- Location of Lake Hattie Township, within Hubbard County, Minnesota
- Coordinates: 47°16′49″N 95°6′48″W﻿ / ﻿47.28028°N 95.11333°W
- Country: United States
- State: Minnesota
- County: Hubbard

Area
- • Total: 34.5 sq mi (89.3 km^{2})
- • Land: 33.4 sq mi (86.6 km^{2})
- • Water: 1.0 sq mi (2.7 km^{2})
- Elevation: 1,440 ft (440 m)

Population (2020)
- • Total: 180
- • Density: 5.4/sq mi (2.1/km^{2})
- Time zone: UTC-6 (Central (CST))
- • Summer (DST): UTC-5 (CDT)
- FIPS code: 27-34460
- GNIS feature ID: 0664679

= Lake Hattie Township, Hubbard County, Minnesota =

Lake Hattie Township is a township in Hubbard County, Minnesota, United States. The population was 180 at the 2020 census.

==Geography==
According to the United States Census Bureau, the township has a total area of 34.5 sqmi, of which 33.4 sqmi is land and 1.0 sqmi (2.96%) is water.

==Demographics==

As of the census of 2000, there were 130 people, 50 households, and 31 families residing in the township. The population density was 3.9 PD/sqmi. There were 101 housing units at an average density of 3.0 /sqmi. The racial makeup of the township was 93.85% White, 4.62% Native American, 0.77% from other races, and 0.77% from two or more races.

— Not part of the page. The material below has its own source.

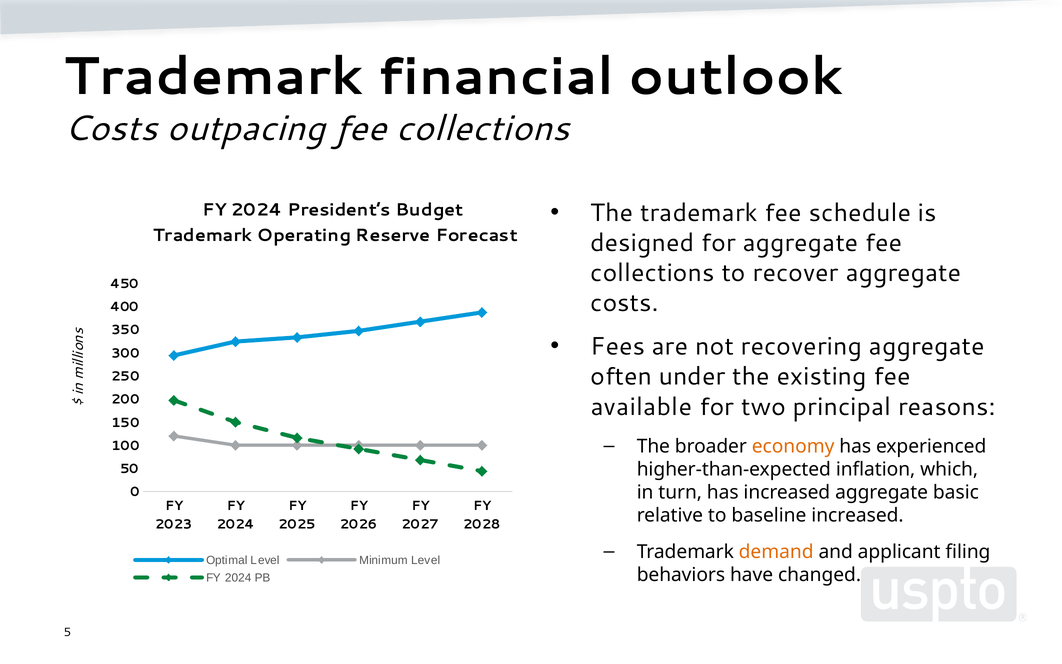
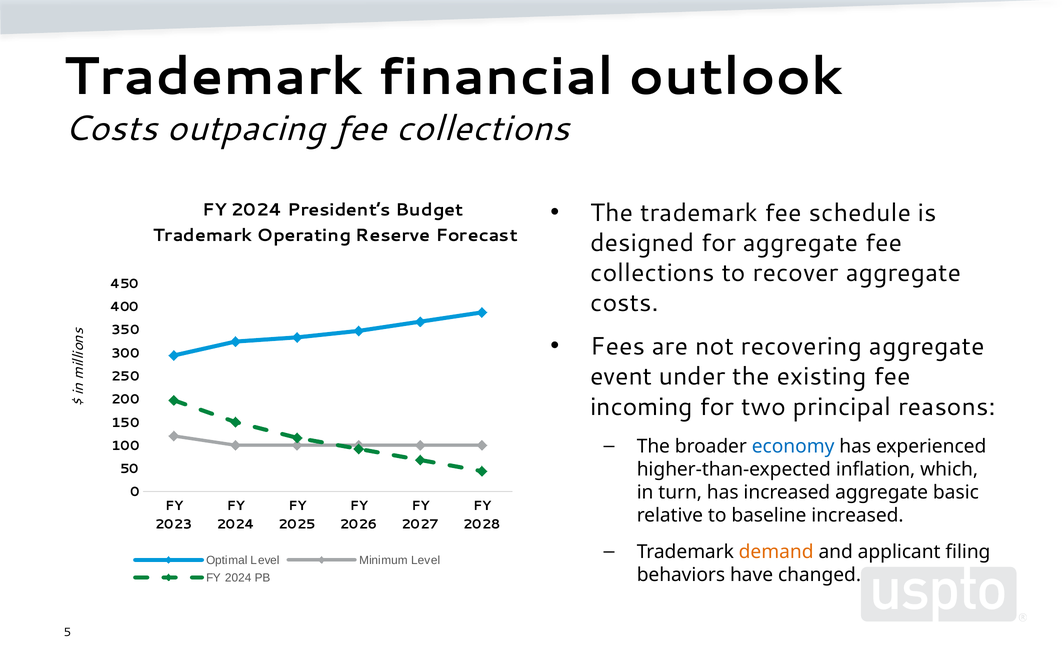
often: often -> event
available: available -> incoming
economy colour: orange -> blue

There were 50 households, out of which 30.0% had children under the age of 18 living with them, 60.0% were married couples living together, 2.0% had a female householder with no husband present, and 38.0% were non-families. 30.0% of all households were made up of individuals, and 10.0% had someone living alone who was 65 years of age or older. The average household size was 2.60 and the average family size was 3.35.

In the township the population was spread out, with 30.0% under the age of 18, 7.7% from 18 to 24, 25.4% from 25 to 44, 24.6% from 45 to 64, and 12.3% who were 65 years of age or older. The median age was 38 years. For every 100 females, there were 100.0 males. For every 100 females age 18 and over, there were 106.8 males.

The median income for a household in the township was $26,563, and the median income for a family was $33,125. Males had a median income of $41,250 versus $14,750 for females. The per capita income for the township was $15,679. There were 20.0% of families and 14.7% of the population living below the poverty line, including 10.0% of under eighteens and 23.1% of those over 64.